● Dataset content:
┄┄┄┄┄┄

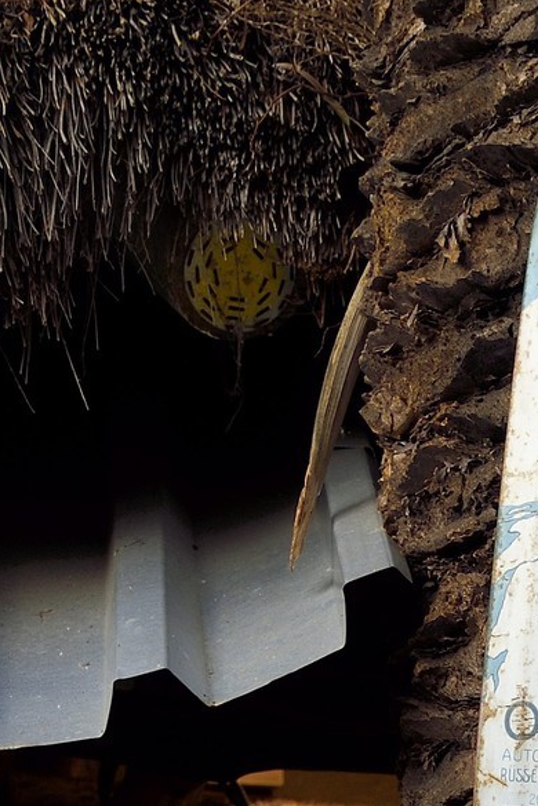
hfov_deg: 8.6
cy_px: 1420
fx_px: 3497
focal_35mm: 156
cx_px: 819
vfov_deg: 12.2
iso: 400
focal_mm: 38
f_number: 6.3
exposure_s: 1/125
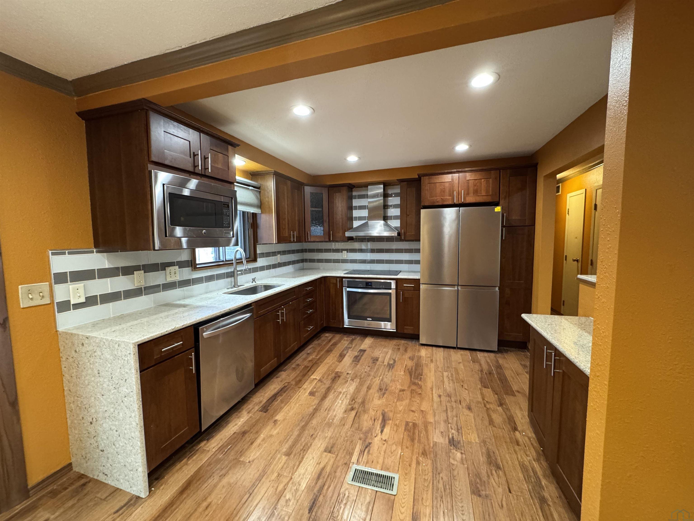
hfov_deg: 102.1
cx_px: 347
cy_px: 260
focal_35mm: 14
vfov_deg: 85.7
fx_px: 281
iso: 500
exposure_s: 1/60
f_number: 2.2
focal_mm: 2.22
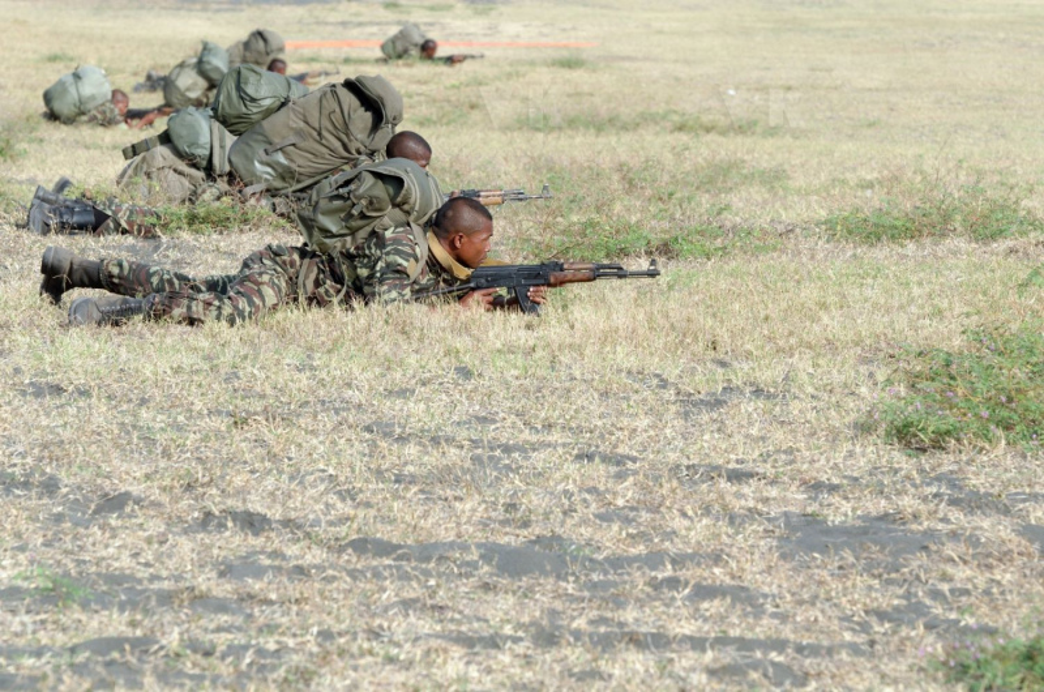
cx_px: 522
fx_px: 6946
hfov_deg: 8.6
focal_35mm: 240
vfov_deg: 5.7
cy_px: 346
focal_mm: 160
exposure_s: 1/400
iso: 320
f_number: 8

┄┄┄┄┄┄

● Problem description: Transcribe the listing verbatim, pictures excluded.

● Answer box:
hfov_deg: 8.6
cy_px: 1420
fx_px: 3497
focal_35mm: 156
cx_px: 819
vfov_deg: 12.2
iso: 400
focal_mm: 38
f_number: 6.3
exposure_s: 1/125
hfov_deg: 102.1
cx_px: 347
cy_px: 260
focal_35mm: 14
vfov_deg: 85.7
fx_px: 281
iso: 500
exposure_s: 1/60
f_number: 2.2
focal_mm: 2.22
cx_px: 522
fx_px: 6946
hfov_deg: 8.6
focal_35mm: 240
vfov_deg: 5.7
cy_px: 346
focal_mm: 160
exposure_s: 1/400
iso: 320
f_number: 8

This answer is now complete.